Instruções de trabalho »
[1] Segundo o texto sobre a violência estrutural no Haiti, o que inundou um vale fértil no município de Cange?
[2] Prossiga com o texto sobre a violência estrutural no Haiti, começando logo após a última frase apresentada.

Texto de leitura »
O trabalho do antropólogo e médico Paul Farmer (2003) no Haiti aborda as conexões entre práticas neoliberais e violência estrutural. Farmer observa que a interseção das disparidades de gênero, raça, classe e saúde no Haiti resulta em desafios de saúde específicos pelos quais os sistemas político, econômico e social assumem pouca responsabilidade. No município de Cange, Haiti, onde os residentes eram predominantemente agricultores, uma barragem financiada pelo FMI inundou um vale fértil e deslocou os residentes de seus campos, forçando-os a se mudarem para as encostas menos férteis ou para as cidades. Eles não receberam nenhuma rede pública de apoio subsequente, como escolas ou hospitais. A fusão desses fatores - perda de recursos econômicos da agricultura, trabalho forçado nas cidades e educação e saúde privatizadas - resultou no que Farmer descreveu como um modo de vida inerentemente opressivo. Muitos dos moradores que se mudaram para Porto Príncipe, capital do Haiti, foram forçados a contar com mão de obra assalariada, com alguns recorrendo à indústria do turismo sexual para sobreviver. Na década de 1980, alguns desses aldeões foram infectados pelo HIV. Para esses haitianos, o deslocamento de suas aldeias, causado pela barragem financiada pelo FMI, foi a causa raiz de sua posterior incapacidade de atender às necessidades básicas e de sua experiência de mais sofrimento. Este é um excelente exemplo de violência estrutural.

Dados fornecidos »
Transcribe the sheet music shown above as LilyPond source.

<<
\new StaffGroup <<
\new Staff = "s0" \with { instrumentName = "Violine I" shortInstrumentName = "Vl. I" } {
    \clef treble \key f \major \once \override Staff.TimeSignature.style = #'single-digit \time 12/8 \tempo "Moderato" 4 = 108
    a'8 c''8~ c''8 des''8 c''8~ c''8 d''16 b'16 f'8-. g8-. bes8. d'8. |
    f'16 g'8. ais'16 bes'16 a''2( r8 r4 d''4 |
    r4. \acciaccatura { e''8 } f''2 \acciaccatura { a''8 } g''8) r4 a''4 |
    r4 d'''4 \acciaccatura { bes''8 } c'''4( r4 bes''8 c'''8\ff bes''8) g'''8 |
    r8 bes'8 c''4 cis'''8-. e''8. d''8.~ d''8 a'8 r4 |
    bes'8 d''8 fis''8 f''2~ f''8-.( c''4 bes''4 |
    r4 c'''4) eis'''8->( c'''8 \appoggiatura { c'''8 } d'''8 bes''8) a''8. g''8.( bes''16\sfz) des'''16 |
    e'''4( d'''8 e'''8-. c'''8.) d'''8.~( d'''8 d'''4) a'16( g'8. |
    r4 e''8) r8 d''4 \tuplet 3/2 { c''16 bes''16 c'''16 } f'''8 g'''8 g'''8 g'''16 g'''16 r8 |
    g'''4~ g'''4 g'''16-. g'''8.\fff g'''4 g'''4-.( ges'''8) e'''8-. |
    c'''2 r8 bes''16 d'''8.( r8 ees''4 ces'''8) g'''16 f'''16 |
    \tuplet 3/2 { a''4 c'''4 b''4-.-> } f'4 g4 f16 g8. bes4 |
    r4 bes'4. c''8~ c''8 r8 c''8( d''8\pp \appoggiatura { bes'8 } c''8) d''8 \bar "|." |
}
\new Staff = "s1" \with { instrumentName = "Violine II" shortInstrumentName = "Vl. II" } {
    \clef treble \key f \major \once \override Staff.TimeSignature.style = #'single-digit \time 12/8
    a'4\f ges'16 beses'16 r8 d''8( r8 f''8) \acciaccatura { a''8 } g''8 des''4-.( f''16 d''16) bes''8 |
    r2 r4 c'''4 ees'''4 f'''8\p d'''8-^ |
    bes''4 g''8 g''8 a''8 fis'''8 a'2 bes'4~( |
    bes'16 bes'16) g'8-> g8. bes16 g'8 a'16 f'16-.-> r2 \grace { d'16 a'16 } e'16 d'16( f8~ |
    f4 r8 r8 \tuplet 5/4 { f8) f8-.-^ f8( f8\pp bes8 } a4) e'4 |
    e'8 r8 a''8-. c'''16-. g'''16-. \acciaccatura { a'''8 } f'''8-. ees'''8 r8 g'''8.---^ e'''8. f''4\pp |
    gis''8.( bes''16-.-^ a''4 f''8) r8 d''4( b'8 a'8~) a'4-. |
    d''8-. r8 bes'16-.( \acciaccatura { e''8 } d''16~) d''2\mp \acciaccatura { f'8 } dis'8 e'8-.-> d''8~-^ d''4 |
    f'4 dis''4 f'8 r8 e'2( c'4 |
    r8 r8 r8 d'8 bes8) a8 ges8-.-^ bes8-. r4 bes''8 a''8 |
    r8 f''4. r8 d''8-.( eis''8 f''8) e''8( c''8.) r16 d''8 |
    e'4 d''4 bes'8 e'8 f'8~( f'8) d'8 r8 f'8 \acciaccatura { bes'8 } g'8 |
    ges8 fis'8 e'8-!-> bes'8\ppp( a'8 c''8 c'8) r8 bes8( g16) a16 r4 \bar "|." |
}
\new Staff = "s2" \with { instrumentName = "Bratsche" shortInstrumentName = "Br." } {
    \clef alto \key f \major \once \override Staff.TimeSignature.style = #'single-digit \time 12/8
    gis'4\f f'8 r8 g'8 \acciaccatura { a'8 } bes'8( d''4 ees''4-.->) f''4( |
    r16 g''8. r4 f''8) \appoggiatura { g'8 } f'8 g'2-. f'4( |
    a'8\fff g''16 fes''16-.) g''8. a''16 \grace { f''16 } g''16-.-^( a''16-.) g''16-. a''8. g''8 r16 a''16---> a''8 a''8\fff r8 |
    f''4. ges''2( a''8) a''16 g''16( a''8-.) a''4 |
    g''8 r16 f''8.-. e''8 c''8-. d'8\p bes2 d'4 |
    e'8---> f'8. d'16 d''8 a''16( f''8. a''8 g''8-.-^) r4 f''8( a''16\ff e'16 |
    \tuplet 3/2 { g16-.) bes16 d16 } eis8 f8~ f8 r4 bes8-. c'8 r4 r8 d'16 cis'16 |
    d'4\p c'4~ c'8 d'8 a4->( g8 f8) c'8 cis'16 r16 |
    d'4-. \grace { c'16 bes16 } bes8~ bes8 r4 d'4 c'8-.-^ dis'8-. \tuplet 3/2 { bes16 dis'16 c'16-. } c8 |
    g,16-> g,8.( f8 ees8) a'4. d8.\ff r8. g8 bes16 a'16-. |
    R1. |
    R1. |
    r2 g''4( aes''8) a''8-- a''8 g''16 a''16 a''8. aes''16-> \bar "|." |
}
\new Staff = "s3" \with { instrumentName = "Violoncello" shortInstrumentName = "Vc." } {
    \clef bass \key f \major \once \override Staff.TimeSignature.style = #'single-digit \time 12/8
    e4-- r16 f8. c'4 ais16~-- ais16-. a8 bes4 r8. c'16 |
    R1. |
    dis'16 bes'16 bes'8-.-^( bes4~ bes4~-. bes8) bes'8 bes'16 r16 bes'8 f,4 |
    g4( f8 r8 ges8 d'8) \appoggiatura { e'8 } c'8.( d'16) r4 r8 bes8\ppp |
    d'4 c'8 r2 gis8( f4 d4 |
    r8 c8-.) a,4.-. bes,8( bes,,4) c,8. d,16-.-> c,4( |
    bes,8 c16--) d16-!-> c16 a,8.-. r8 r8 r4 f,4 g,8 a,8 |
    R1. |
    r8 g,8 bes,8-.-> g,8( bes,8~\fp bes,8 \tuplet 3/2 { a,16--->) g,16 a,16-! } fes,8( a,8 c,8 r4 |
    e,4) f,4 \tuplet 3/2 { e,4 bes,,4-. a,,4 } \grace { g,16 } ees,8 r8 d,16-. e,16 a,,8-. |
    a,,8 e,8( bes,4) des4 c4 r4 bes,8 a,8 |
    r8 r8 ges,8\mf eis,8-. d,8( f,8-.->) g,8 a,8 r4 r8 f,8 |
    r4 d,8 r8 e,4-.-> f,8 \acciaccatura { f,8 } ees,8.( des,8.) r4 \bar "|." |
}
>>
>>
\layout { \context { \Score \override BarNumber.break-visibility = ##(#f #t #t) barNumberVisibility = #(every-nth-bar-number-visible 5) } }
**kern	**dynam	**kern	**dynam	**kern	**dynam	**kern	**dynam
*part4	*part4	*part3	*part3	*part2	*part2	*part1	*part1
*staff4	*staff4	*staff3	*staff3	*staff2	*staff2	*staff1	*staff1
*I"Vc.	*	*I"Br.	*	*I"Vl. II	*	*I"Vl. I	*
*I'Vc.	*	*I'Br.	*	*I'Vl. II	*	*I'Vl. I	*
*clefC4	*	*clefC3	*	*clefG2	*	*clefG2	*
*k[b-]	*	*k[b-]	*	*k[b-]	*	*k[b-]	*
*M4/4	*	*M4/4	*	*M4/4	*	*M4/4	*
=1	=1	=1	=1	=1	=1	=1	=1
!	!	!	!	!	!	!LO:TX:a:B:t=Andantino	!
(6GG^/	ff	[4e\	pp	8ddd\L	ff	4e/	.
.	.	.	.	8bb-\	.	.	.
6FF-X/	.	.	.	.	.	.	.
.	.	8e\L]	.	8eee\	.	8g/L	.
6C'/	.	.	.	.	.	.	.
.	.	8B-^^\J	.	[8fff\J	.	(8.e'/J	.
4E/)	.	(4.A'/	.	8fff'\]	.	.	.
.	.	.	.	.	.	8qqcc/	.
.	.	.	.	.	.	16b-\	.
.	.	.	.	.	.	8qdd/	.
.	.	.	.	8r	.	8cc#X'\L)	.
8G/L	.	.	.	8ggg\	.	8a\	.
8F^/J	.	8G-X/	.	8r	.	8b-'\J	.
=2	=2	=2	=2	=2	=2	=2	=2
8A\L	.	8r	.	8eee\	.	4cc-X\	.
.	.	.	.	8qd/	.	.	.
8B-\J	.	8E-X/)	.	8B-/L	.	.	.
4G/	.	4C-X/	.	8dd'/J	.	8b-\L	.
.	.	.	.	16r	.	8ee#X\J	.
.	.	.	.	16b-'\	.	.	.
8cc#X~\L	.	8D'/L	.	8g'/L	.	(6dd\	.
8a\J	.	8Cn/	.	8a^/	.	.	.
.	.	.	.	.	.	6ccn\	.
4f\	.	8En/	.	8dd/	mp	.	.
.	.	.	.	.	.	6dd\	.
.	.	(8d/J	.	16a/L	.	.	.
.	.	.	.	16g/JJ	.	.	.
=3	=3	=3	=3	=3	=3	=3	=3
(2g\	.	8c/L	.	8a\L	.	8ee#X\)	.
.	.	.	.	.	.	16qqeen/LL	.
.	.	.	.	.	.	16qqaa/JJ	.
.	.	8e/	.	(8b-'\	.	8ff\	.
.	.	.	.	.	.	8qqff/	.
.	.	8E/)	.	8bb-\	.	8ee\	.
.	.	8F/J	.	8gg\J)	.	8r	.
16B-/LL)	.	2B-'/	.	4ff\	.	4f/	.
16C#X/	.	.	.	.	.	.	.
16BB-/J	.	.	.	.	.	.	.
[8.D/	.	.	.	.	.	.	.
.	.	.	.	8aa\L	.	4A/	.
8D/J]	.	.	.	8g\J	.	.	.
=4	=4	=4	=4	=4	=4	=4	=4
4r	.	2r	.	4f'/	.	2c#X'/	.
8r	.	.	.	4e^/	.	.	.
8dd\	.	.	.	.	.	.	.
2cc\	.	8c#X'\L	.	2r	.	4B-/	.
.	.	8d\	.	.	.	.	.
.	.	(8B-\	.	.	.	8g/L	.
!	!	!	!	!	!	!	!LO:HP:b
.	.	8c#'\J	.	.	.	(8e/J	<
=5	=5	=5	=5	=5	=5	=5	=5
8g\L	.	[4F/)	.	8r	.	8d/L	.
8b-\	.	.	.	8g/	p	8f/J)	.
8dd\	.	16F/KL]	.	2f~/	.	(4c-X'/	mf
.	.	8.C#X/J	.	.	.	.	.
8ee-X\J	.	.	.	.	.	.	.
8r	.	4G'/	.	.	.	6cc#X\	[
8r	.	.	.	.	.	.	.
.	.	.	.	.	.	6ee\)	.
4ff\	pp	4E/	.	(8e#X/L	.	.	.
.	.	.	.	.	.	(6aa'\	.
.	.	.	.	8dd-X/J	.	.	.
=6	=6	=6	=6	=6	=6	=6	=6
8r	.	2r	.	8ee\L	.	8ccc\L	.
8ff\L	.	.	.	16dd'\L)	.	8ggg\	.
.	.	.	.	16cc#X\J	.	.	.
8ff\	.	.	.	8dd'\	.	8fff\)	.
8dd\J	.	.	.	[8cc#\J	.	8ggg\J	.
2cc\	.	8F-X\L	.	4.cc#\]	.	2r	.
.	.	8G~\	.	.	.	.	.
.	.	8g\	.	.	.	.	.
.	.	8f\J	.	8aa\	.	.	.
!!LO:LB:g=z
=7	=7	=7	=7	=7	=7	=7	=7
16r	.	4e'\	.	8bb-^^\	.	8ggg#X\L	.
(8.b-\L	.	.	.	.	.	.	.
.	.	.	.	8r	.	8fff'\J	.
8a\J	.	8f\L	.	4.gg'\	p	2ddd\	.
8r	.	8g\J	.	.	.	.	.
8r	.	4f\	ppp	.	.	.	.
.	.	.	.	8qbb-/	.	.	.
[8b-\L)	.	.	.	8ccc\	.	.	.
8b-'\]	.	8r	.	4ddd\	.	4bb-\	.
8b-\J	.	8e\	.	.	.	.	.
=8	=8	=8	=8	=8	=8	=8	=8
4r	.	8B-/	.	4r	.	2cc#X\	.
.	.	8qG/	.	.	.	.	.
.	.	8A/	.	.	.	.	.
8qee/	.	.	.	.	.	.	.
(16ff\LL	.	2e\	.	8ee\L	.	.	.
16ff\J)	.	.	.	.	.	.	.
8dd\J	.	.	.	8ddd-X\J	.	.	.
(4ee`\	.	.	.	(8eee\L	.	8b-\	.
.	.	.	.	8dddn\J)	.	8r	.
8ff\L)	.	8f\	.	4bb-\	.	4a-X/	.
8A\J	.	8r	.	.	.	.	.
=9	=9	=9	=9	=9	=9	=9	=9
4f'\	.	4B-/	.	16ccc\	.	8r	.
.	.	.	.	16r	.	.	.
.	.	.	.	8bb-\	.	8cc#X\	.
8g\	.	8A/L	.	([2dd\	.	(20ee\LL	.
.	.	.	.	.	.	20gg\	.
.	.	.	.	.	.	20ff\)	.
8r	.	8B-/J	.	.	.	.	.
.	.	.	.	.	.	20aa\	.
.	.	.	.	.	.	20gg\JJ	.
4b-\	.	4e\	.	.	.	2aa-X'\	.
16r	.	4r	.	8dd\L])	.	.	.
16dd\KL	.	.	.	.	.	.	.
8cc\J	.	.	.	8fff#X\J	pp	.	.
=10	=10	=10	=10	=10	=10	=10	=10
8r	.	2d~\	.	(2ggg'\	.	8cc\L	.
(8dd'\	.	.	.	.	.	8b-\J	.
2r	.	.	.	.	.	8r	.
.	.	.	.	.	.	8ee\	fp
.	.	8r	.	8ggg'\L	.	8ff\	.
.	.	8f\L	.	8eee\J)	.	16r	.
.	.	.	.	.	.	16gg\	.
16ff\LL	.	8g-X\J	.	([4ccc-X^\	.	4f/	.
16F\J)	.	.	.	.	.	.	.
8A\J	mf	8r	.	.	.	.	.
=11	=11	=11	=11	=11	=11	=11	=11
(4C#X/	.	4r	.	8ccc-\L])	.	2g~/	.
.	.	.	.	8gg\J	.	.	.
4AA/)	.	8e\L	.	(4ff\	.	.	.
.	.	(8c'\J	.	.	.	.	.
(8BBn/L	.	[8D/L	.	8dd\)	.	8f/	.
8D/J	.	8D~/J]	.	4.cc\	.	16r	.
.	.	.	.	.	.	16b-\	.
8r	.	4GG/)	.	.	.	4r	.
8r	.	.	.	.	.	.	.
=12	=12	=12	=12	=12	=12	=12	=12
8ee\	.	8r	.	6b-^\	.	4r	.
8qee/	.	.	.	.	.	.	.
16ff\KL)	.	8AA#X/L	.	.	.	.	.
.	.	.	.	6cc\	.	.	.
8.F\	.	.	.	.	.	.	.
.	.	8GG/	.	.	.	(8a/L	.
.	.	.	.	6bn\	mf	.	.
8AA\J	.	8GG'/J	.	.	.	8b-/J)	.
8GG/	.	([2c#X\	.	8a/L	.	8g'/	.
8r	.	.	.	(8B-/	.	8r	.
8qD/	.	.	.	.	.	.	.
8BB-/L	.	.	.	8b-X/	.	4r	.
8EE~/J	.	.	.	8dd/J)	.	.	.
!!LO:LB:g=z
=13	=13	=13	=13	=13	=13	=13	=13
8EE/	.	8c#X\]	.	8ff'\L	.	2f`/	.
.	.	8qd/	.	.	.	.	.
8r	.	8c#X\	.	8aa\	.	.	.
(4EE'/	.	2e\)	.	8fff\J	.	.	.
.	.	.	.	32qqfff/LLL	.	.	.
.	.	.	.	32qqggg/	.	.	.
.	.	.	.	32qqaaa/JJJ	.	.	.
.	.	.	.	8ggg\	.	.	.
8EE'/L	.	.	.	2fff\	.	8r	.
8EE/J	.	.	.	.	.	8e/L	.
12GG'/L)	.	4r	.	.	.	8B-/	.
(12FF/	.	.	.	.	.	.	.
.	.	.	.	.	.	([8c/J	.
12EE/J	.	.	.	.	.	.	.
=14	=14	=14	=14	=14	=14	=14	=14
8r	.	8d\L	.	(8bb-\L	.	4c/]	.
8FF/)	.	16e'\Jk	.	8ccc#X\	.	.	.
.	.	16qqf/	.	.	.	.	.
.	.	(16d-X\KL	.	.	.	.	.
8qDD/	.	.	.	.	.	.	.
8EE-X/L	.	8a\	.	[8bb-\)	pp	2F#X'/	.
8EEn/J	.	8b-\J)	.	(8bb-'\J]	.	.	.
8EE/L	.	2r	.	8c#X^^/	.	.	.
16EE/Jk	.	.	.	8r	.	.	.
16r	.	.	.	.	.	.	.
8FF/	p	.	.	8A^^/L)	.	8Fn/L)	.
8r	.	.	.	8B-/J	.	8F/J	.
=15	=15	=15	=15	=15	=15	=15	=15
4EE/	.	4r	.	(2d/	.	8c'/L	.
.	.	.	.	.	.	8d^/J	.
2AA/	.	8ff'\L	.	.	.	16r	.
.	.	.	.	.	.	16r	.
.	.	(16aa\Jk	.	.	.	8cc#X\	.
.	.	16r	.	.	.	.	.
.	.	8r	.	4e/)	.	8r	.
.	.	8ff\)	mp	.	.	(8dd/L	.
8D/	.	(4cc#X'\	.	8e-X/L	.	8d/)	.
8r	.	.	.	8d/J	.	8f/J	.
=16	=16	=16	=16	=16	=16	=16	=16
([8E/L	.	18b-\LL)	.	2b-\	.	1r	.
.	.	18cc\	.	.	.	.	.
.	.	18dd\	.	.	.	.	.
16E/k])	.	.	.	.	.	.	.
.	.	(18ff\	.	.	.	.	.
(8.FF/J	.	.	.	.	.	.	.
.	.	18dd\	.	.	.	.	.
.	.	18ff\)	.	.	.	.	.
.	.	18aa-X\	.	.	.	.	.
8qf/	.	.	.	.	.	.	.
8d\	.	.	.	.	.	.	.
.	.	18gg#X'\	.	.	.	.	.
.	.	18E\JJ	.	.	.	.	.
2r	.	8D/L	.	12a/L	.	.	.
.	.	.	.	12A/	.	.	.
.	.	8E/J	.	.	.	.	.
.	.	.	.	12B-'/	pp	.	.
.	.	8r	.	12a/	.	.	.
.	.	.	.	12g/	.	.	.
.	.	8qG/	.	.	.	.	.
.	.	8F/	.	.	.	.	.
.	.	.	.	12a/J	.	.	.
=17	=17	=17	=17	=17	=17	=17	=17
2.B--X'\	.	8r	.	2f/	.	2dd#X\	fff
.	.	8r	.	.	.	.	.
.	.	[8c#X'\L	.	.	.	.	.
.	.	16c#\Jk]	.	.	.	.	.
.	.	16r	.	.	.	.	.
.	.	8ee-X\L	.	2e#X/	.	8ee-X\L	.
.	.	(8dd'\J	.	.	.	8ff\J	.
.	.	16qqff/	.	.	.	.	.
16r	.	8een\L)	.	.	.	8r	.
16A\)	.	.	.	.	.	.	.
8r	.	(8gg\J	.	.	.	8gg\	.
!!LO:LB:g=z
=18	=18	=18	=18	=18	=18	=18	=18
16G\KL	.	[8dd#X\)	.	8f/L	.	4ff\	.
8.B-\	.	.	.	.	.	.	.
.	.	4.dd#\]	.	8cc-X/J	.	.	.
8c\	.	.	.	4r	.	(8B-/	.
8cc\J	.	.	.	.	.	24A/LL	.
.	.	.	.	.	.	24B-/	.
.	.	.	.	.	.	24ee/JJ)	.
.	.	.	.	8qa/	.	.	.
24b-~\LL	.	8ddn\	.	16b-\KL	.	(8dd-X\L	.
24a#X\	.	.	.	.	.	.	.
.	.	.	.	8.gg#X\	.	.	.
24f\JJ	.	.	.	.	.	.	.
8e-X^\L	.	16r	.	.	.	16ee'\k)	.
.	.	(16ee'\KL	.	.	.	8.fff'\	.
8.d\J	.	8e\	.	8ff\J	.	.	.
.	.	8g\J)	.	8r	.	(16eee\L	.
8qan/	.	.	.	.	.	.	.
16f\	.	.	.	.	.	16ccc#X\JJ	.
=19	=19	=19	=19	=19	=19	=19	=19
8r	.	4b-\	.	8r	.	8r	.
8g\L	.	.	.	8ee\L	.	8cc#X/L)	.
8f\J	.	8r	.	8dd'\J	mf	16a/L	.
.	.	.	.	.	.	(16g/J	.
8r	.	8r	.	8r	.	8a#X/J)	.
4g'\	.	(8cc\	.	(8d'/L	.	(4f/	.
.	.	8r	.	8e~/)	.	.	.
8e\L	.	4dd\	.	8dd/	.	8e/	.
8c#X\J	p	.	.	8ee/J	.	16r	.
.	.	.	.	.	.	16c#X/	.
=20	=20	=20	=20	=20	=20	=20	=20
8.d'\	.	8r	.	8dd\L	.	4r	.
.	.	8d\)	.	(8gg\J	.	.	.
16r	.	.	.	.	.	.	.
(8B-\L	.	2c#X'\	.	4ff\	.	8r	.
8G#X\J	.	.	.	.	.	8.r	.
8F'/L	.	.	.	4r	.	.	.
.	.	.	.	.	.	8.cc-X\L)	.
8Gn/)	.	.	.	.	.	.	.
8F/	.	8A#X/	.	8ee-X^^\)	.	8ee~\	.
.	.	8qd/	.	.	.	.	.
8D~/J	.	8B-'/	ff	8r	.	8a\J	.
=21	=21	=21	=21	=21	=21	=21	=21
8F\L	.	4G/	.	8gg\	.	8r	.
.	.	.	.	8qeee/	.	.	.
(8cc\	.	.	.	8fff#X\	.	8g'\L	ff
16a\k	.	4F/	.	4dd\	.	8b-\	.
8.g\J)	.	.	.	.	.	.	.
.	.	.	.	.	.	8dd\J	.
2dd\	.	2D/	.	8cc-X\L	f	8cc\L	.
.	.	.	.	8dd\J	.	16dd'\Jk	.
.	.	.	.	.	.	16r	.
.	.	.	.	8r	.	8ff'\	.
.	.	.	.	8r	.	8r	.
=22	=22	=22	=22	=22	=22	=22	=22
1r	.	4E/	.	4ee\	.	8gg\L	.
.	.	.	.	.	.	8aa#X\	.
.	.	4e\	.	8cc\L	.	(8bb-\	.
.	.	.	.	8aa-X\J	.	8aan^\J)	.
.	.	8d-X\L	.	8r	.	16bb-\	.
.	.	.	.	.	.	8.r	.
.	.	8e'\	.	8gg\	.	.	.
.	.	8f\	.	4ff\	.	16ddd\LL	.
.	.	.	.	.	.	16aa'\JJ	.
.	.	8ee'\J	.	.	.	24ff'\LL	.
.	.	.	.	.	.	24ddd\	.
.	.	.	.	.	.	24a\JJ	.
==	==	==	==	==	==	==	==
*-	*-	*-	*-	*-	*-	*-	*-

Respostas em ordem »
[1] Uma barragem financiada pelo FMI.

[2]
Ao entender como os sistemas de classes, a pobreza, a riqueza e as desigualdades econômicas se cruzam em todo o mundo, os antropólogos podem esperar mudar os programas internacionais baseados em hierarquias presunçosas entre o “primeiro mundo” e o “terceiro mundo” e entre as classes poderosas e exploradas. O antropólogo William S. Willis Jr. afirma firmemente que “os antropólogos não devem dar crédito à teoria viciosa de que as pessoas pobres são responsáveis por sua pobreza” (1972, 149). As teorias da desigualdade mostram que a pobreza e o sucesso são, na maioria das vezes, o resultado não de ações individuais, mas das identidades que os indivíduos têm, dos diversos obstáculos que enfrentaram e, em grande parte, da loteria de seu nascimento. Os exames antropológicos da desigualdade devem considerar cuidadosamente as desigualdades institucionais e estruturais, ao mesmo tempo em que mantêm a capacidade do indivíduo de ser um instigador de mudanças mais amplas. De acordo com Willis, o objetivo da antropologia é acabar com a “pobreza e impotência” (1972, 149) vivenciada globalmente por pessoas de cor.